I was shocked to see that I hadn’t published a blog post since December 2015. Needless to say, a lot has happened since then.
In the past 15 months, I’ve moved to a new city, changed jobs, increased from a part-time to a full-time student, lost over a hundred pounds, had my heart broken in the greatest way, and stopped writing altogether for most of my absence. Not many people want to talk about the daily struggle of a positive mindset, but it is very real. There have been many days and nights that I’ve broken down, that I’ve cried myself to sleep, that I’ve questioned everything, including my own purpose for existing.
The hard truth is, I’ve had to learn and to accept that I’m not superwoman, that I can’t do it all, and that I need to accept the things I cannot change. This past year-and-a-half has been the best and the worst of my life. It’s opened my eyes in so many ways, and broken my vision in so many others.
Focusing on the positive, I know who I am. I know what I’m made of. I know what I’m capable of. I know what I bring to the table. I know what I deserve. And, finally, I know what I want in life, and writing is a part of that.
Just this past month, I’ve finally picked up a pen and paper again. I’ve resumed working on a story I had started many years ago that began tugging at me to get written.
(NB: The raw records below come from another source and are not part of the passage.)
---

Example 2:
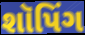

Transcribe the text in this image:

શૉપિંગ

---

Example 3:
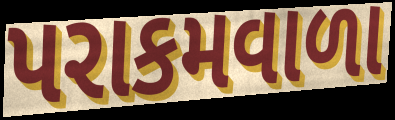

Additionally, I have picked back up on edits for the Vamp Chronicles. A lot of the story remains the same, but there have been some major changes to the details of this series, details that I felt needed to be altered to align with the message that I want to send to everyone who reads and loves them. (I’m in the process of getting the rights back from the publisher on these titles.)
I don’t have release dates, and I don’t want to make promises that I can’t guarantee I’ll be able to keep. But know that you are on my mind and in my heart. These characters have slowly been chipping away at the pain of this past year, and are an outlet I’m happy to have connected with once again.
To the readers I’ve lost, the readers who have remained, and the readers just discovering me, thank you. There has never been a single moment that I didn’t appreciate you. I know absence can create question marks and cast doubt, but rest assured, I am so incredibly grateful for each and every person that has ever read even a single sentence in any one of my titles. Thank you!
I don’t know what tomorrow holds. I don’t know a lot of things. But one thing I do know is that you will start to see fresh content from me soon, and a few old friends will be rediscovered in a brand new way as well.
Fingers crossed and prayers going up that it proves to be worth the wait!